--- Data listing Enclosed Below ---
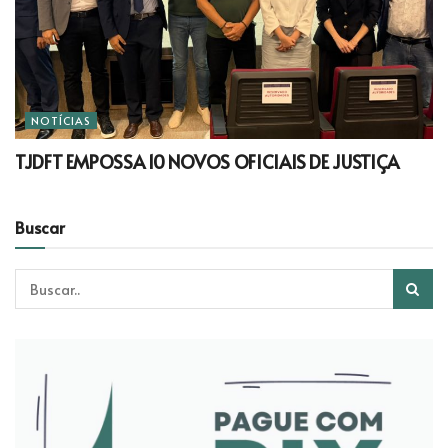
NOTÍCIAS
TJDFT EMPOSSA 10 NOVOS OFICIAIS DE JUSTIÇA
Buscar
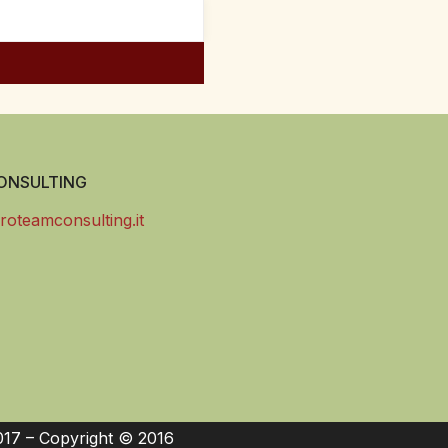
NSULTING
roteamconsulting.it
017 – Copyright © 2016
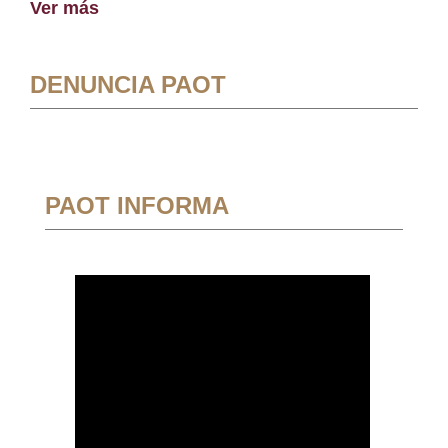
Ver más
DENUNCIA PAOT
PAOT INFORMA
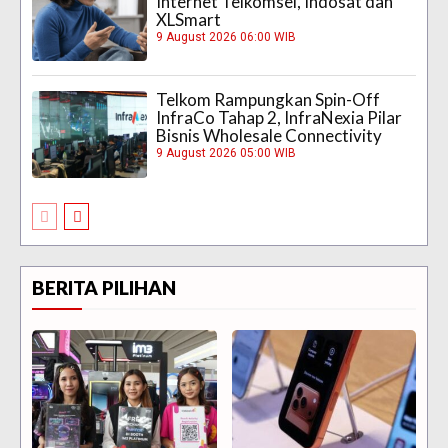
Internet Telkomsel, Indosat dan
XLSmart
9 August 2026 06:00 WIB
Telkom Rampungkan Spin-Off
InfraCo Tahap 2, InfraNexia Pilar
Bisnis Wholesale Connectivity
9 August 2026 05:00 WIB
BERITA PILIHAN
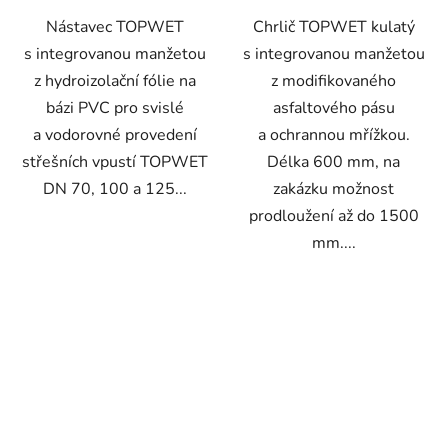
Nástavec TOPWET
Chrlič TOPWET kulatý
s integrovanou manžetou
s integrovanou manžetou
z hydroizolační fólie na
z modifikovaného
bázi PVC pro svislé
asfaltového pásu
a vodorovné provedení
a ochrannou mřížkou.
střešních vpustí TOPWET
Délka 600 mm, na
DN 70, 100 a 125...
zakázku možnost
prodloužení až do 1500
mm....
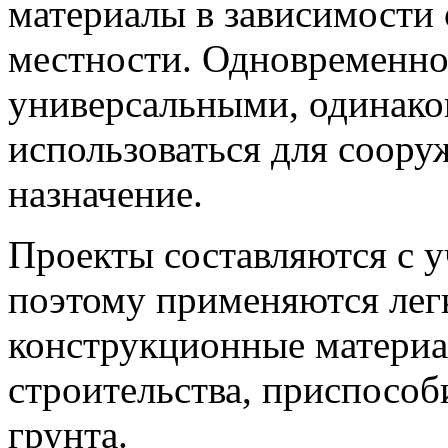
материалы в зависимости 
местности. Одновременно 
универсальными, одинако
использоваться для соор
назначение.
Проекты составляются с у
поэтому применяются лег
конструкционные материа
строительства, приспособ
грунта.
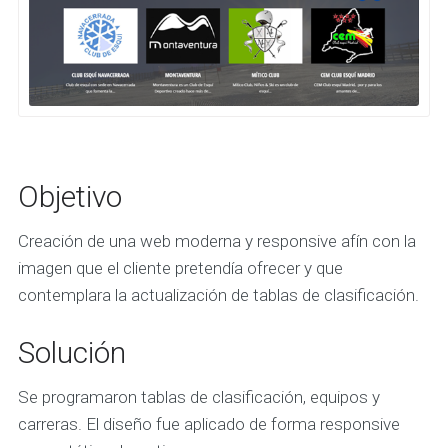
Objetivo
Creación de una web moderna y responsive afín con la
imagen que el cliente pretendía ofrecer y que
contemplara la actualización de tablas de clasificación.
Solución
Se programaron tablas de clasificación, equipos y
carreras. El diseño fue aplicado de forma responsive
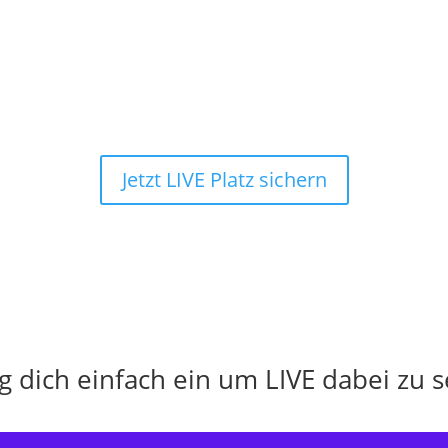
Ich freu‘ mich, dich im W
Holger
Jetzt LIVE Platz sichern
g dich einfach ein um LIVE dabei zu s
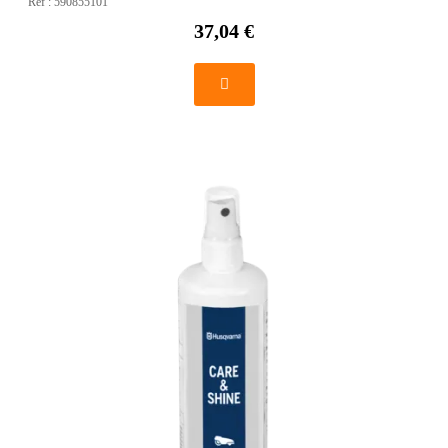
Réf :
590855101
37,04 €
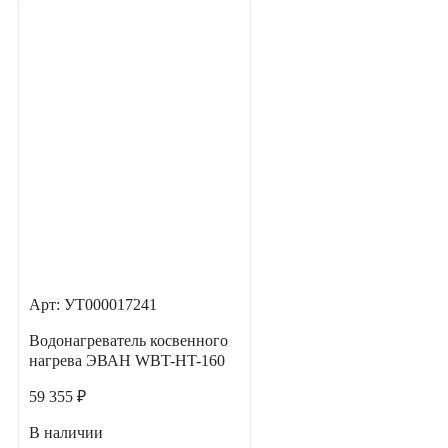
Арт: УТ000017241
Водонагреватель косвенного
нагрева ЭВАН WBT-HT-160
59 355 ₽
В наличии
--- End of Enclosed Data listing ---
Instructions to follow>
The entries above need to be repeated word for word, minus their pictures.

Output for this task>
NOTÍCIAS
TJDFT EMPOSSA 10 NOVOS OFICIAIS DE JUSTIÇA
Buscar
NSULTING
roteamconsulting.it
017 – Copyright © 2016
Ver más
DENUNCIA PAOT
PAOT INFORMA
Internet Telkomsel, Indosat dan
XLSmart
9 August 2026 06:00 WIB
Telkom Rampungkan Spin-Off
InfraCo Tahap 2, InfraNexia Pilar
Bisnis Wholesale Connectivity
9 August 2026 05:00 WIB
BERITA PILIHAN
Nástavec TOPWET
Chrlič TOPWET kulatý
s integrovanou manžetou
s integrovanou manžetou
z hydroizolační fólie na
z modifikovaného
bázi PVC pro svislé
asfaltového pásu
a vodorovné provedení
a ochrannou mřížkou.
střešních vpustí TOPWET
Délka 600 mm, na
DN 70, 100 a 125...
zakázku možnost
prodloužení až do 1500
mm....
материалы в зависимости 
местности. Одновременно 
универсальными, одинако
использоваться для соор
назначение.
Проекты составляются с у
поэтому применяются лег
конструкционные материа
строительства, приспособ
грунта.
Objetivo
Creación de una web moderna y responsive afín con la
imagen que el cliente pretendía ofrecer y que
contemplara la actualización de tablas de clasificación.
Solución
Se programaron tablas de clasificación, equipos y
carreras. El diseño fue aplicado de forma responsive
Ich freu‘ mich, dich im W
Holger
Jetzt LIVE Platz sichern
g dich einfach ein um LIVE dabei zu s
Réf :
590855101
37,04 €
Арт: УТ000017241
Водонагреватель косвенного
нагрева ЭВАН WBT-HT-160
59 355 ₽
В наличии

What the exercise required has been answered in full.